Batch streaming extension (and scalaz.stream integration) for Apache Spark.

Stream processing is natural when data is an ordered sequence, such as a timeseries or a sequence of events. Stream processing is also a memory efficient approach to handling large datasets (whether it is a sequence of not). But in order to process existing large series datasets quickly, it is necessary to partition them by time and process them in parallel. This is non-trivial when order is important, and when processing depends on past (or future) values - such as moving windows. This project solves these problems using scalaz.streams and Apache Spark.

Key features:

  • Partition a very long series (in an ordered RDD) into roughly equally sized partitions with overlap (key distribution is estimated so that this still works when keys are not regularly spaced).
  • Resulting partitions will have enough past and future data to facilitate moving window stream operations without any gaps.
  • Write the output of large scalaz.stream.Process[Task,O] or scalaz.stream.Process[Nothing,O]s directly into RDD partitions (and without resorting to buffered queues, runLog, etc).
  • Run scalaz.stream.Process1[I,O] over partitions.
  • Small library of scalaz.stream.Process1[I,O]s that handle partitioning information for you when computing over moving windows.
  • Optimisations for selecting sub-series (import spream.Spream._ and then you can use rdd.filterByRange2(...))

The result is that you can run distributed moving window computations on big data on a cluster, almost as easily as if you were doing it on small data on one node. Hence, it's easy to scale out certain types of processing already written in scalaz.stream. You can also chop up and select sub-sequences of series efficiently.

The integration tests provide some examples.

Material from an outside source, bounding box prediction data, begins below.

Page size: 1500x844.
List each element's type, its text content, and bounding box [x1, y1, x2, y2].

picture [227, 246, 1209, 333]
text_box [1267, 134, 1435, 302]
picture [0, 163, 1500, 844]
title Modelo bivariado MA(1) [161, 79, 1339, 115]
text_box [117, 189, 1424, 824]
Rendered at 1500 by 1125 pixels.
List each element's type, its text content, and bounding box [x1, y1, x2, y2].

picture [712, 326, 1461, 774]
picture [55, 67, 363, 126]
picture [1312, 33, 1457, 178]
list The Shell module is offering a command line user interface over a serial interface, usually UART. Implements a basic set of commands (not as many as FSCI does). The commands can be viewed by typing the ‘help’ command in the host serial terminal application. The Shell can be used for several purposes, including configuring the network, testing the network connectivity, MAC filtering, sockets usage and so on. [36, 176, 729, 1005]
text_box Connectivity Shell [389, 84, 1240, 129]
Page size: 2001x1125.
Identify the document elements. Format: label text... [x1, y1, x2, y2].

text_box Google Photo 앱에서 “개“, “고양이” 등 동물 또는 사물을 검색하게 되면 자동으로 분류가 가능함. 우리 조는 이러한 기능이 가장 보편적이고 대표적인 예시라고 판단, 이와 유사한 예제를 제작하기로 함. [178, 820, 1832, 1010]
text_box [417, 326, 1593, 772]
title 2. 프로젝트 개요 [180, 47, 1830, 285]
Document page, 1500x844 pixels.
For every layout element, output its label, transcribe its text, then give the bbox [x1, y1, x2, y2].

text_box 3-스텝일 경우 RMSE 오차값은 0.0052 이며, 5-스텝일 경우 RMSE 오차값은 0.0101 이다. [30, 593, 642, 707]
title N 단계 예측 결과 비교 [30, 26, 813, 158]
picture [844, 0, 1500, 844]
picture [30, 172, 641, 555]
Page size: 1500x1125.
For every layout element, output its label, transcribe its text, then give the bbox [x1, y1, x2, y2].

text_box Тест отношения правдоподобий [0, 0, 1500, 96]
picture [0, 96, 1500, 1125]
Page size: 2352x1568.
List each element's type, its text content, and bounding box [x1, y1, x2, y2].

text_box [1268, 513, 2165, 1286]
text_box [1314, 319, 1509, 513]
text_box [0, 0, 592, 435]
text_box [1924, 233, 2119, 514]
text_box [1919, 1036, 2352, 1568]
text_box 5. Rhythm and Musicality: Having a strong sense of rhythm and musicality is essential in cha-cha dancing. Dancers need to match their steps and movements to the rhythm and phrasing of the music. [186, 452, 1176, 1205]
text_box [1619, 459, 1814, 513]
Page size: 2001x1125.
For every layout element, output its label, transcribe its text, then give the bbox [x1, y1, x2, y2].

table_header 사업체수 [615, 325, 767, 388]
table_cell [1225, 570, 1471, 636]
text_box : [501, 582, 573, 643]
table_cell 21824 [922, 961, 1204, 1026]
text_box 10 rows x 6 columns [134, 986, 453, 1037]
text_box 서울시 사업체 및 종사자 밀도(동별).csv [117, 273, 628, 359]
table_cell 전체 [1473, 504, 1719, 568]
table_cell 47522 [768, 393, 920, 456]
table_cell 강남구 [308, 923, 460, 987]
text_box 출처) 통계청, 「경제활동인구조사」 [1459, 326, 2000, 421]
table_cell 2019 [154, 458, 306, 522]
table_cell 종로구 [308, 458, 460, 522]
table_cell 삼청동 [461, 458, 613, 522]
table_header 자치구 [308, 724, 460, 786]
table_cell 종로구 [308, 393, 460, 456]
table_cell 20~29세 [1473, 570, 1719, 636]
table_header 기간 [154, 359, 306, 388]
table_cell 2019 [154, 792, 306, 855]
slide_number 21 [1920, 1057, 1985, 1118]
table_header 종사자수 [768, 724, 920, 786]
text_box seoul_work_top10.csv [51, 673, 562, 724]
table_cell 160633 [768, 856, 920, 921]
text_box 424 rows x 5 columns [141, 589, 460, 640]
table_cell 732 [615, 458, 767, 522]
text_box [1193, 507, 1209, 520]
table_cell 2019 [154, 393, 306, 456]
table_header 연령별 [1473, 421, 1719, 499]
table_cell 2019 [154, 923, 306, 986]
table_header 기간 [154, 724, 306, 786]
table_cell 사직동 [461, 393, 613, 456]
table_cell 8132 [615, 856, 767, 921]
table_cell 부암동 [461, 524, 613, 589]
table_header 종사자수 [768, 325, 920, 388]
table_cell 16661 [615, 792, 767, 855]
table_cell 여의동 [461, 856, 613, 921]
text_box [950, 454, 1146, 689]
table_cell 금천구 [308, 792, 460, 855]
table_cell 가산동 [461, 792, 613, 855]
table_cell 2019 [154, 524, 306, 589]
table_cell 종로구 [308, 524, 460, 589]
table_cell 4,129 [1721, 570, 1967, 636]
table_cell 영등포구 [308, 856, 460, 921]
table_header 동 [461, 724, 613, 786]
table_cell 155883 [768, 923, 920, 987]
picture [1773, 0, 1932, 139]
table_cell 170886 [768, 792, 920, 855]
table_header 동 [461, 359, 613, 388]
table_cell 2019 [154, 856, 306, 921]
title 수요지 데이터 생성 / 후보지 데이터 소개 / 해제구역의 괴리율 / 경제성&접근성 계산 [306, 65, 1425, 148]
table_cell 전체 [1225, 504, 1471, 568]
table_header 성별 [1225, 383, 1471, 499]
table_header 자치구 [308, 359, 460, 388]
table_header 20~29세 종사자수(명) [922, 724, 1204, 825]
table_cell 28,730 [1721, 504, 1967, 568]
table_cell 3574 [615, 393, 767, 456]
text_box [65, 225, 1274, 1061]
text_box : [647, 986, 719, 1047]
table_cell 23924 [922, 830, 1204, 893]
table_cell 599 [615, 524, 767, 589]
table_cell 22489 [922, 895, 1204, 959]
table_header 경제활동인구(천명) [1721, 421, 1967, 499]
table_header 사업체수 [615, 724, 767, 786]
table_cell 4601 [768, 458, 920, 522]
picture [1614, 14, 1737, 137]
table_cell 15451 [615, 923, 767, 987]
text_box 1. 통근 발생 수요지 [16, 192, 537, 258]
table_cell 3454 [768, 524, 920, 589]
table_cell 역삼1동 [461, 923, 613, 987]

Please note that this work is experimental

Programming Tips

  • Note that scalaz.stream.Process[Task,O]s are not serializable and they do not need to be serialized for this to work. If you code it correctly they get instantiated on the worker. If you don't, you get an exception. In contrast, note that Process1s are serializable, so you can instantiate them on the driver (though I find that is a little less readable in most cases).
  • You now have two options to map, flatMap, etc over an RDD - as part of the Processor running in the partitions or on the RDD itself. Prefer the former because it should(?) prevent an additional pass.
  • Try to load data into your RDD so that it is already sorted. For example, take advantage of the fact that partitions have a fixed order. This will save you a sortBy.
  • Preserve the partitioner when you run a process1 p that does not change key ordering (the usual case when stream processing) over a series partitioned RDD, e.g. val rdd2 = rdd.mapPartitions(IteratorConversions.process1ToIterators(p),true) -- note the true. This will enable more efficient range queries (i.e. rdd2.filterByRange2(...)) on the result.

Nice to have...

  • A specific RDD subtype for such window partitioned data (better type safety, etc).
  • Better Spark integration - for example, the current RangePartitioner in Spark is not written in an extensible way. This does not allow the spream.PartitionedSeriesPartitioner to be implemented as a subtype. This in turn makes it trickier to integrate optimisations.

Limitations

  • Be careful with moving window operations that require last known value (LKV) interpolation at some offset in the past, since the LKV can be arbitrarily far in the past (i.e. beyond any window used when partitioning). This case is not covered in this library, because a) it means there is a strong dependency on the data, which would break the mechanism which allows the window partitioning to be implemented efficiently, and b) use cases where a meaningful past window bound cannot be set are rare (and probably bad!). For example, if you need a moving average with decay, it's probably reasonable to cut off the long tail of your decay function.

What about Spark Streaming?

Spark streaming is intended for real time stream processing via mini-batching. This does not support offline faster-than-real-time processing and it does not currently allow full parallelisation over pre-existing data (i.e. you need to stream from beginning to end in order, even if you already have all the data on the cluster).